Monday, the Fifth Day After New Year’s (2013)

Angela Narciso Torres’s first poetry collection, Blood Orange, was last year’s winner of the Willow Books Literature Prize! Understandably, she has been extremely busy!  Aside from doing readings from her collection, Blood Orange, she has shepherded a son to Stanford, while still serving as senior poetry editor for RHINO magazine.  Self admires her so much!

Here’s a poem from Blood Orange:

Ironing Woman

Afternoons I’d lie on her woven mat
of lemongrass and burnt leaves,
listening to tales of spurned love
on her bright-yellow transistor radio.
From her I learned what the old wives knew —

never to wash after ironing. Propelling
the gleaming prow along the ripples
of my father’s shirt, she’d tell how the iron
gnarled her wrists, once smooth as bamboo.
How the steaming metal twisted
her veins, brought on “the shakes.”
When I saw the serpentine rivers
on her arms, I knew this was true. Slowly

she’d raise both hands to show how
they trembled like maidenhair ferns
before a storm. Turning to her work,
her eyes reclaimed their stare
as though tracing a gull’s shadow
over the surging sea.

Stay tuned, dear blog readers. Stay tuned.

Much to Admire, But Also Much to Deplore

p. 266 of How I Found Livingstone in Central Africa.

Self has posted about Henry M. Stanley’s single-mindedness and steadfastness (which account, in no small part, for why he succeeded in his quest to find Livingstone).
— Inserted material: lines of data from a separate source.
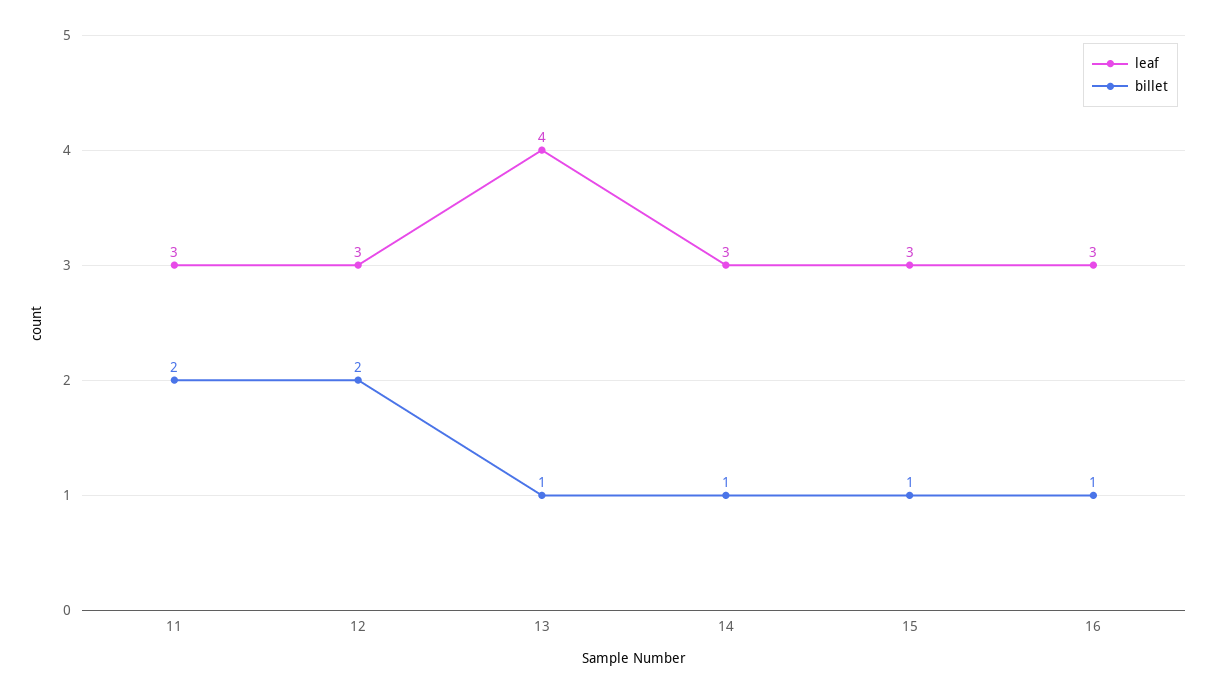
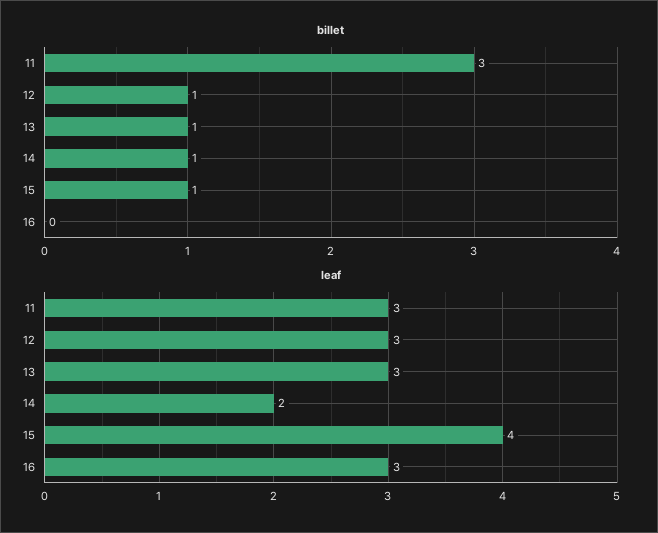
billet, 11: 2 -> 3
billet, 12: 2 -> 1
leaf, 13: 4 -> 3
leaf, 14: 3 -> 2
leaf, 15: 3 -> 4
billet, 16: 1 -> 0

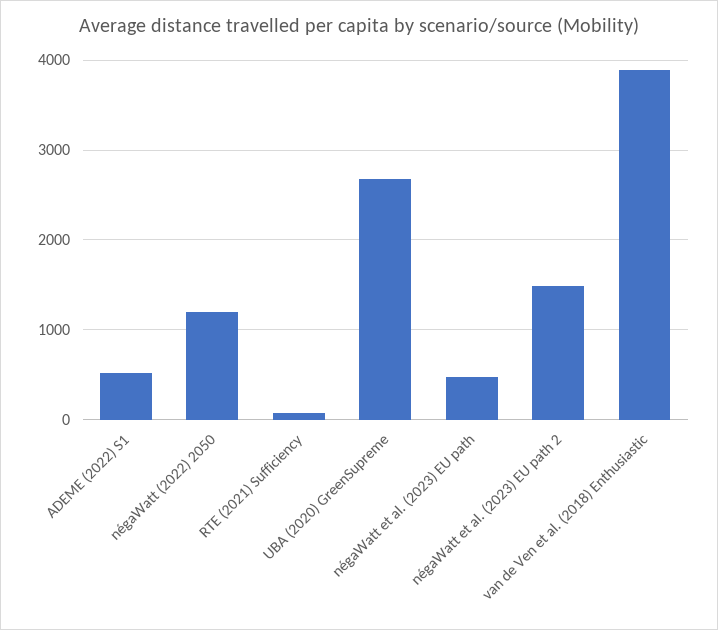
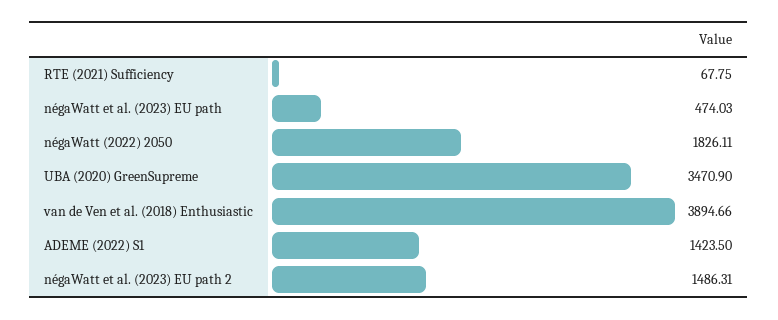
ADEME (2022) S1: 500 -> 1423.5
négaWatt (2022) 2050: 1200 -> 1826.11
UBA (2020) GreenSupreme: 2700 -> 3470.9

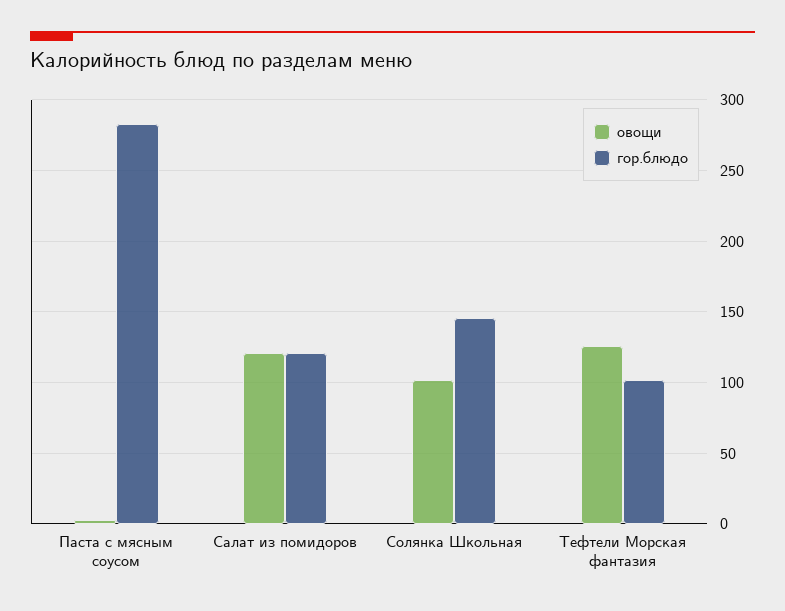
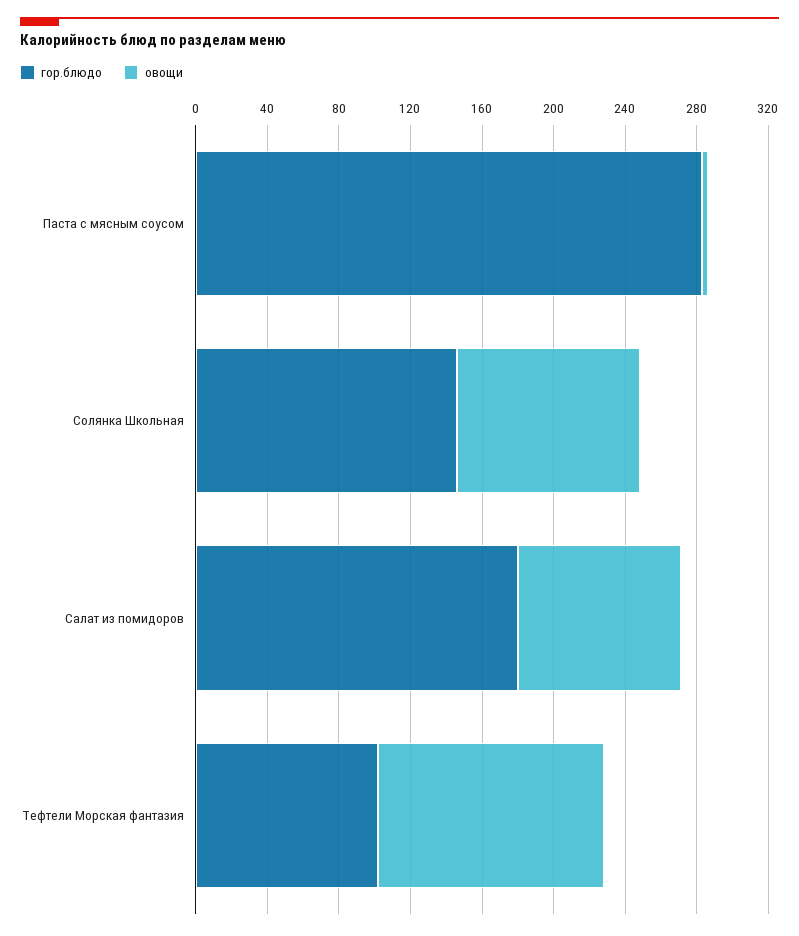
овощи, Салат из помидоров: 120 -> 90
гор.блюдо, Салат из помидоров: 120 -> 180

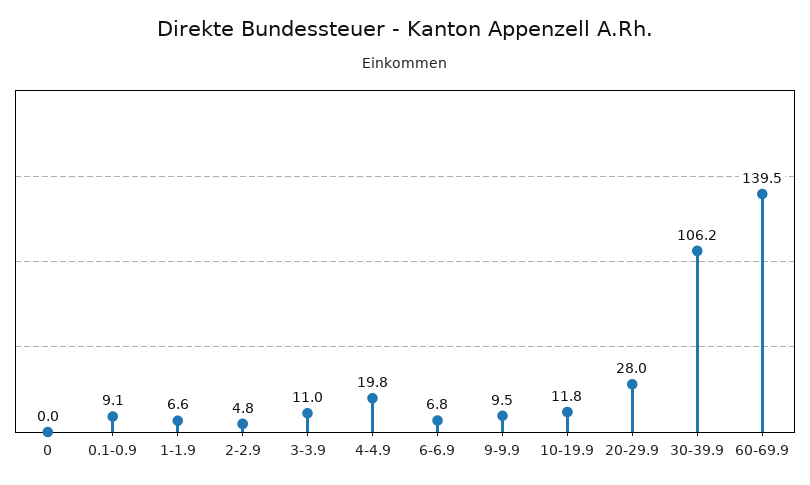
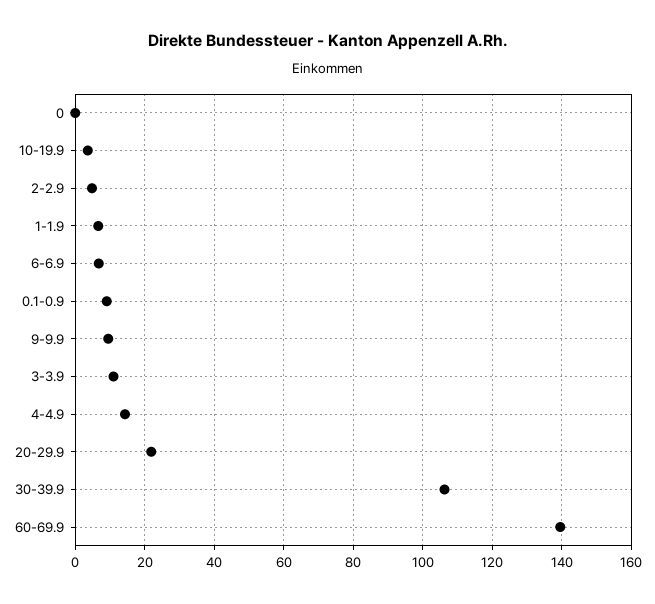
4-4.9: 19.8 -> 14
10-19.9: 11.8 -> 4
20-29.9: 28 -> 22

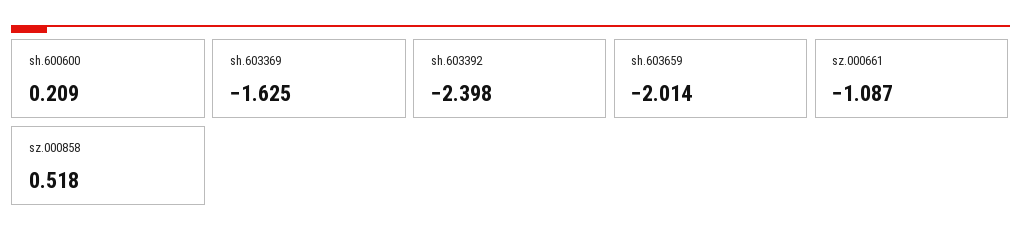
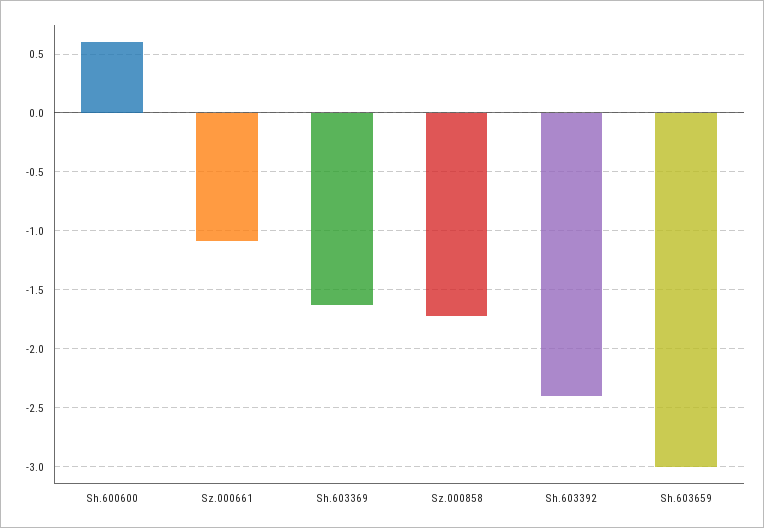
sh.600600: 0.209 -> 0.6
sh.603659: -2.014 -> -3
sz.000858: 0.518 -> -1.7

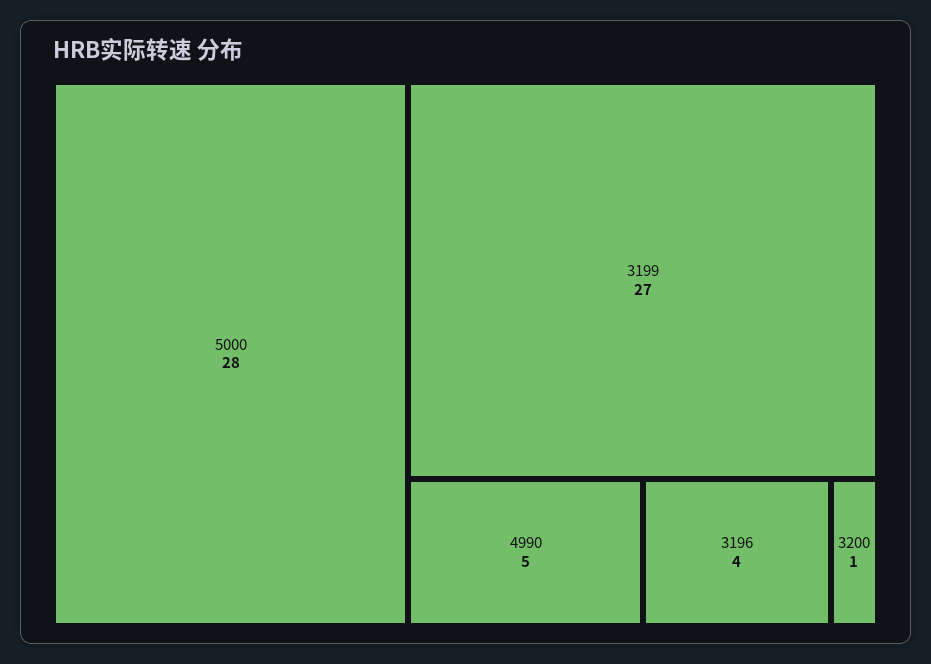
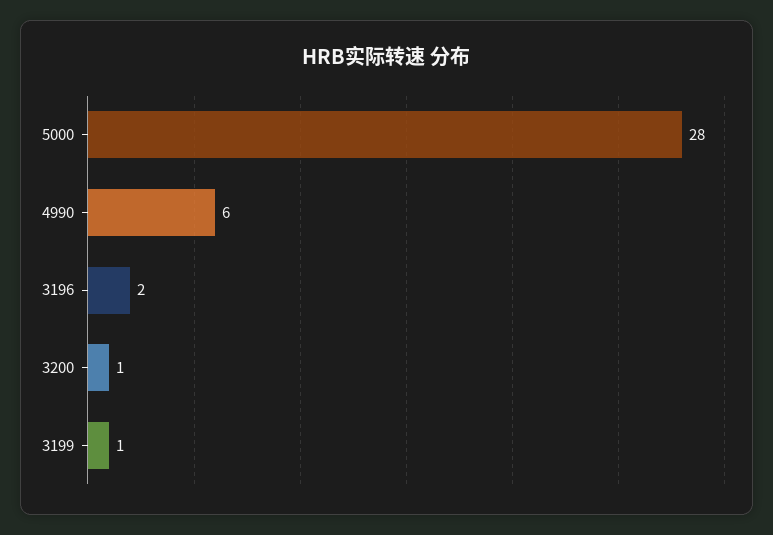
3199: 27 -> 1
4990: 5 -> 6
3196: 4 -> 2

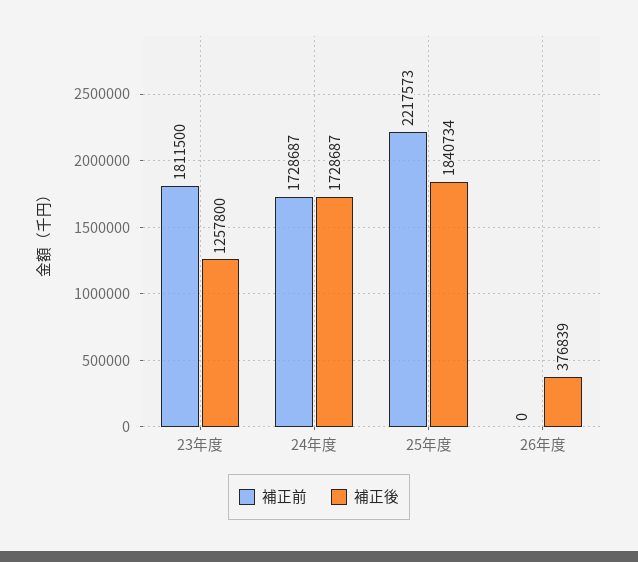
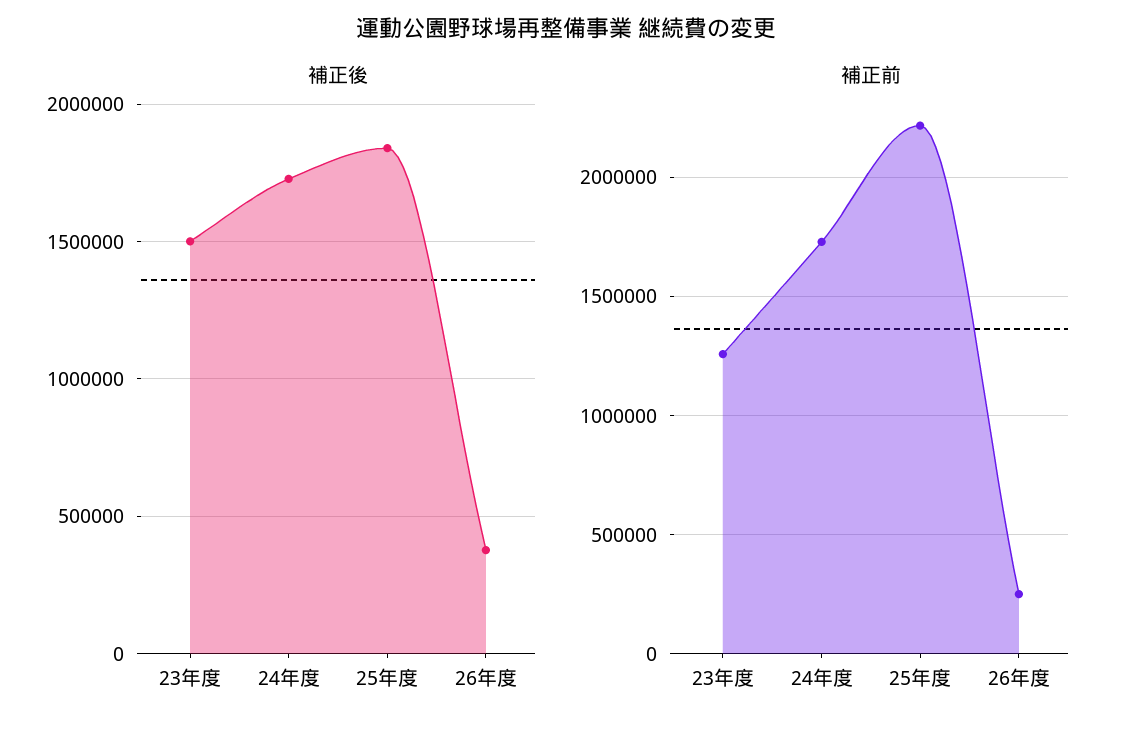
補正前, 23年度: 1811500 -> 1250000
補正後, 23年度: 1257800 -> 1500000
補正前, 26年度: 0 -> 250000

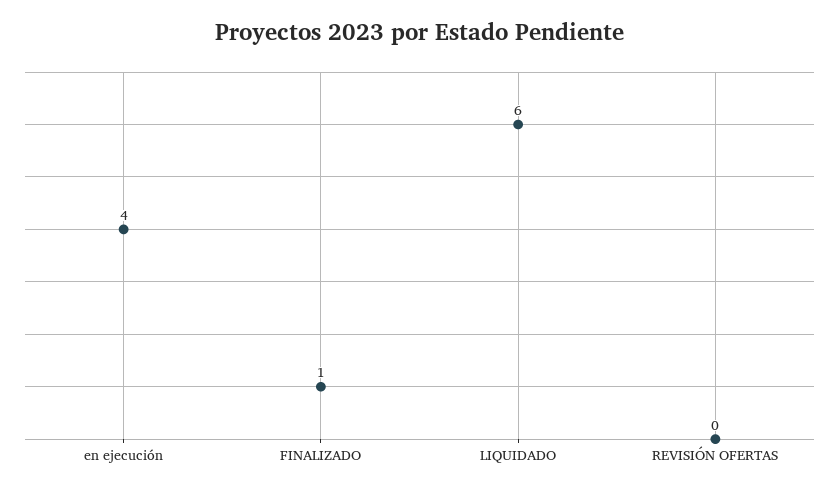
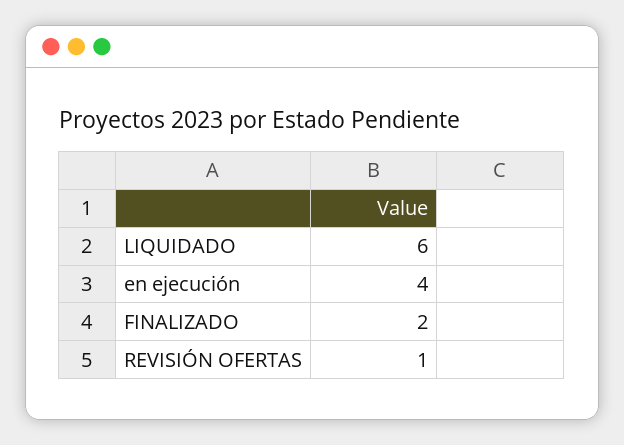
FINALIZADO: 1 -> 2
REVISIÓN OFERTAS: 0 -> 1

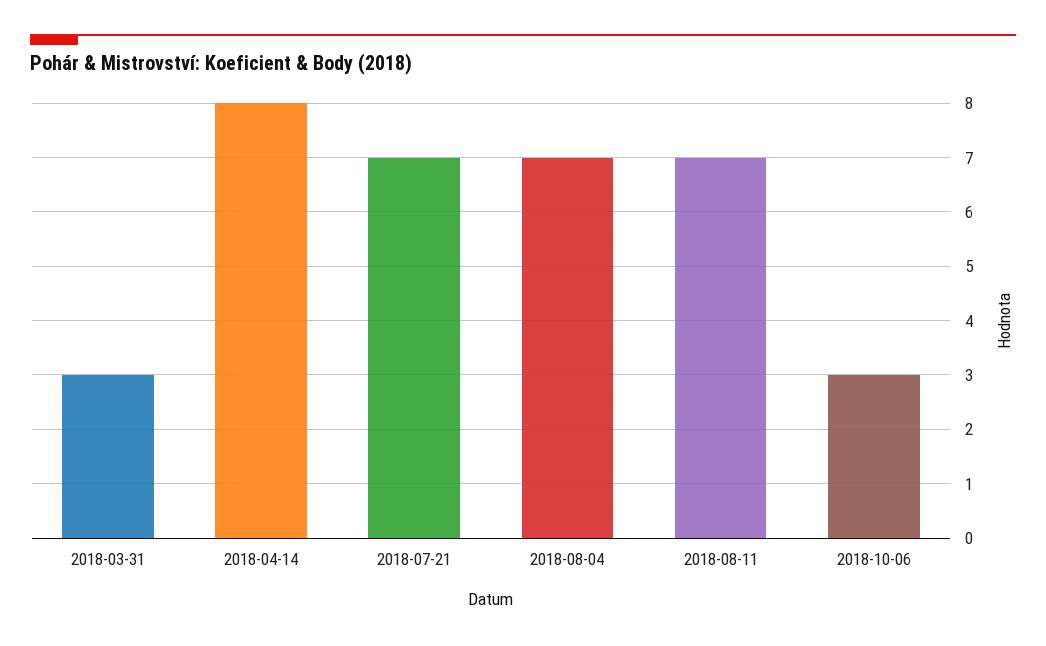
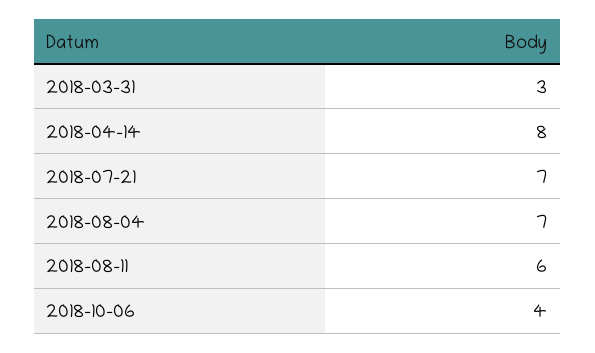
2018-08-11: 7 -> 6
2018-10-06: 3 -> 4

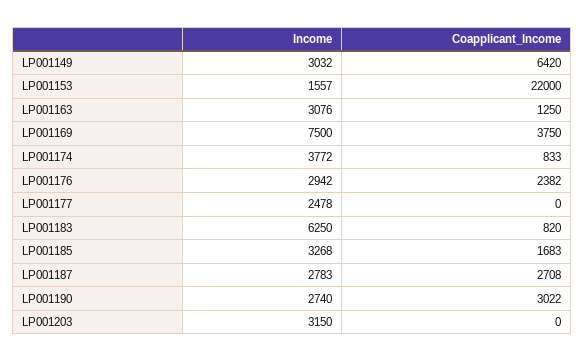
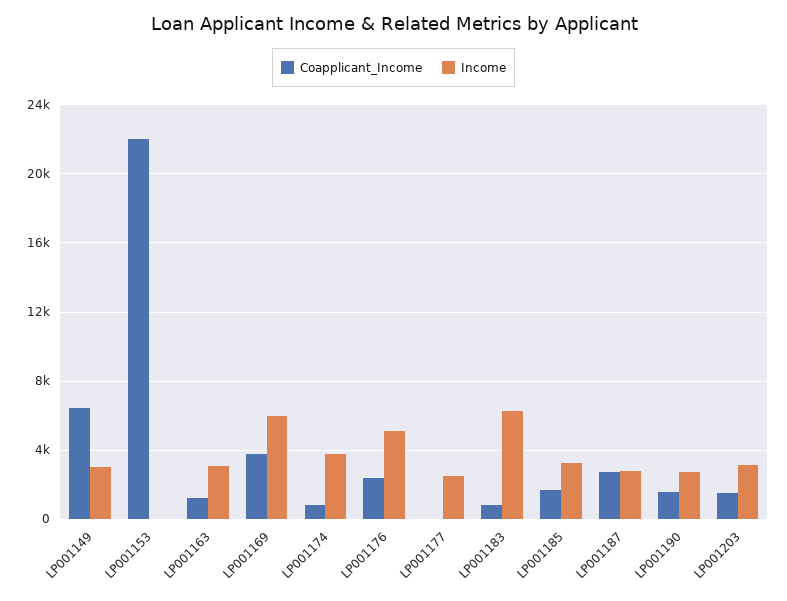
Income, LP001153: 1557 -> 0
Income, LP001169: 7500 -> 6000
Income, LP001176: 2942 -> 5000
Coapplicant_Income, LP001190: 3022 -> 1500
Coapplicant_Income, LP001203: 0 -> 1500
Sprinkled here and there in the narrative are Stanley’s observations about his fellow man (especially the types he encounters in Africa) that clearly reflect some, shall we say, limitations on his thinking about race. But not for a second does self entertain the notion of putting the book down. Looking inside the head of a British explorer of the nineteenth century, self finds it a fascinating place, with very few unlit nooks and crannies. So it is great for her, a writer, because now she knows.

Here Stanley reveals his love of the hunt (Warning:  possibly stomach-churning.  Do not read unless you are ready to be appalled):

I might have succeeded in getting dozens of animals had I any of those accurate, heavy rifles manufactured by Lancaster, Reilly, or Bissett, where every shot tells.  But my weapons, save my light smoothbore, were unfit for African game.  My weapons were more for men.  With the Winchester rifle, and the Starr’s carbine, I was able to hit anything within two hundred yards, but the animals, though wounded, invariably managed to escape the knife, until I was disgusted with the pea-bullets.  What is wanted for this country is a heavy bore — No. 10 or 12 is the real bone-crusher — that will drop every animal shot, in its tracks, by which all fatigue and disappointment are avoided.

Stay tuned, dear blog readers.  Stay tuned.

HOW I FOUND LIVINGSTONE, p. 254

Self has moved about 20 pages forward since Friday.

Hurrah!

What self finds so amazing is that Henry M. Stanley, who chronicles his search for the British explorer David Livingstone, never once doubts the worth of his mission.  Never.

(Whereas, in the film self just saw today, Inside Llewyn Davis, Davis keeps searching for external affirmations of the validity of his passion, and sadly it is never forthcoming)

On p. 254, Stanley reflects that he is happy and content just knowing that somewhere in Africa, Dr. Livingstone is breathing the same air.  (Self knows — this is really borderline wacko. It sounds almost as if Henry M. Stanley, who was 53, is suffering from a form of schoolgirl infatuation)

He then asks:

Why is man so feeble, and weak, that he must tramp hundreds of miles to satisfy the doubts his impatient and uncurbed mind feels?